The Role of Experience

Curiosity does not exist independently of experience.

The questions artists ask are shaped by the lives they have lived.

Travel influences perspective.

Photography influences observation.

Conversations influence understanding.

Creative communities influence possibility.

Christopher Durst's paintings are informed by decades of experiences accumulated through photography, music culture, travel, observation, and a continuing fascination with atmosphere and memory.

These influences provide material for curiosity to explore.

The experiences themselves become part of the creative process.

Remaining Open

One of the greatest challenges in any creative practice is remaining open.

Open to new ideas.

Open to changing direction.

Open to uncertainty.

Open to surprise.

Experience can be valuable, but it can also create habits. Artists must continually resist the temptation to repeat what already feels comfortable.

Christopher Durst believes curiosity helps maintain that openness. It encourages continued growth because it refuses to assume that everything has already been discovered.

There is always another question.

Another possibility.

Another way of seeing.

Creativity as Attention

People often describe creativity as imagination.

While imagination certainly matters, Christopher Durst increasingly views creativity as a form of attention.

Creative people notice things.

They pay attention to details, relationships, experiences, and observations that others may overlook.

They remain curious about the world.

They remain curious about themselves.

Many ideas begin simply because something captured attention and refused to let go.

Creativity grows from that willingness to notice.

Why Process Matters

The finished painting is important.

It is also only part of the story.

Everything that happened before the painting existed matters too.

The questions.

The observations.

The experiments.

The uncertainty.

The revisions.

The discoveries.

Christopher Durst believes process matters because it reflects the reality of creativity itself. Meaningful work rarely emerges from certainty. It emerges from exploration.

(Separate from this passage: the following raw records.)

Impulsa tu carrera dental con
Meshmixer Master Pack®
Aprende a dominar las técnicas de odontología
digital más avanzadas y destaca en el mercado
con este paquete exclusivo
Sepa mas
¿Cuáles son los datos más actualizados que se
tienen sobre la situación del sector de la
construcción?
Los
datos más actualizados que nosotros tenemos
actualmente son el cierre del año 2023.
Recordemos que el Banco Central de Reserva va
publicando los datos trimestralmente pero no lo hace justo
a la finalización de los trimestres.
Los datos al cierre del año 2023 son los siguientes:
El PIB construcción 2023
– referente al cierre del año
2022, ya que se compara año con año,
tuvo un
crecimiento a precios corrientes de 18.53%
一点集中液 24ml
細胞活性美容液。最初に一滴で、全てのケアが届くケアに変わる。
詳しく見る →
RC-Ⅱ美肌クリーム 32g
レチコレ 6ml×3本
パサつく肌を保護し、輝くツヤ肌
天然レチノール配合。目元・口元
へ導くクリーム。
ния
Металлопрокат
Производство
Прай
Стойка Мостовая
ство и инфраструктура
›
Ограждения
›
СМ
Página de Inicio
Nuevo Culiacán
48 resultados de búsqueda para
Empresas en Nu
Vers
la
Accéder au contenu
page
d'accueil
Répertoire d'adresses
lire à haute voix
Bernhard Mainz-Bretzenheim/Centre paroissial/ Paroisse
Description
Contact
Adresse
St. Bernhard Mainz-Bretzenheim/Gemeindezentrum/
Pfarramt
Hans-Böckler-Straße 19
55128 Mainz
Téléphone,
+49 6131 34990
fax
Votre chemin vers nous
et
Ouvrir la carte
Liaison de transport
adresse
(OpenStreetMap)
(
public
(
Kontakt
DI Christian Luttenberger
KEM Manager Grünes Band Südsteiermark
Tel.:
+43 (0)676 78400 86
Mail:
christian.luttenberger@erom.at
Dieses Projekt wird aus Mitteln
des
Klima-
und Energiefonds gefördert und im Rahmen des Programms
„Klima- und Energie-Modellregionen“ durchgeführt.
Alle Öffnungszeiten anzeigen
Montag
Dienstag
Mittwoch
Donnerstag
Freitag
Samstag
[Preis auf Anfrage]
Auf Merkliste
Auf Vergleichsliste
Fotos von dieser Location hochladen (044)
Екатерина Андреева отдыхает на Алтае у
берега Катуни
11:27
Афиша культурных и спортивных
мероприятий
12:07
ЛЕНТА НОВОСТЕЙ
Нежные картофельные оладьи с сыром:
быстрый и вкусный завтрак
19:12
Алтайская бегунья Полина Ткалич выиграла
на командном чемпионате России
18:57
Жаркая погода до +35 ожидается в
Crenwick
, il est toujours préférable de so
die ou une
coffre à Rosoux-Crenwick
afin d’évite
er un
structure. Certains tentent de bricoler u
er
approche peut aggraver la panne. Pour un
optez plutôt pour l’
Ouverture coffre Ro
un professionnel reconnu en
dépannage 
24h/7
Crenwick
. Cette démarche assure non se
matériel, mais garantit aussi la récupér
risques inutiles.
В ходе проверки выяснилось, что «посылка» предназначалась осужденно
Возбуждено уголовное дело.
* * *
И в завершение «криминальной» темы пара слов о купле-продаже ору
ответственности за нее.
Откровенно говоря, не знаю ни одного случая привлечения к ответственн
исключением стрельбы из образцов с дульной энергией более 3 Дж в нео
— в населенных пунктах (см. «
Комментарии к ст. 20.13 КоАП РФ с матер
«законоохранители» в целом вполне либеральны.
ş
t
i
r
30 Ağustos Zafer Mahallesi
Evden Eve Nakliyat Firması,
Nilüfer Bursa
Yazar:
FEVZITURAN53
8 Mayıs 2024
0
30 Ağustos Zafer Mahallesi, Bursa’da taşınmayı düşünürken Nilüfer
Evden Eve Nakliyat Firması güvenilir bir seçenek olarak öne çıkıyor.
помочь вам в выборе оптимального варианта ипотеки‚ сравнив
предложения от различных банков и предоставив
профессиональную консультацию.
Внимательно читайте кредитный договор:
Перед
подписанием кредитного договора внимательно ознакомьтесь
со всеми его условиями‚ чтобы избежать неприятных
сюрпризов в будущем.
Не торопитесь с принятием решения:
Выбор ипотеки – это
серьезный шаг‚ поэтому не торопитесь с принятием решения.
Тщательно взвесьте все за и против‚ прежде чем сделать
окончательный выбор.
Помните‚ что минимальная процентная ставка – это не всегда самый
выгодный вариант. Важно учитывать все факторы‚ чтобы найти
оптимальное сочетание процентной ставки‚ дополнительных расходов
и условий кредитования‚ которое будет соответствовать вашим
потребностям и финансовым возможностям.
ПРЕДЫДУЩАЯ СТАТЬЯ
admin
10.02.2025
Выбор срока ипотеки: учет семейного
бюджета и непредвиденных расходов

The process becomes a record of that journey.

Creativity, Curiosity, and Process

At its core, creativity is not about having all the answers.

It is about remaining interested in the questions.

Curiosity provides the spark.

Observation provides the material.

Process provides the space where discovery can occur.

For Christopher Durst, painting remains an ongoing conversation between these three ideas. Every canvas begins with curiosity. Every painting develops through process. Every finished work reflects a willingness to explore rather than simply explain.

The work continues evolving because the questions continue evolving.

And that is precisely what makes the process worth returning to again and again.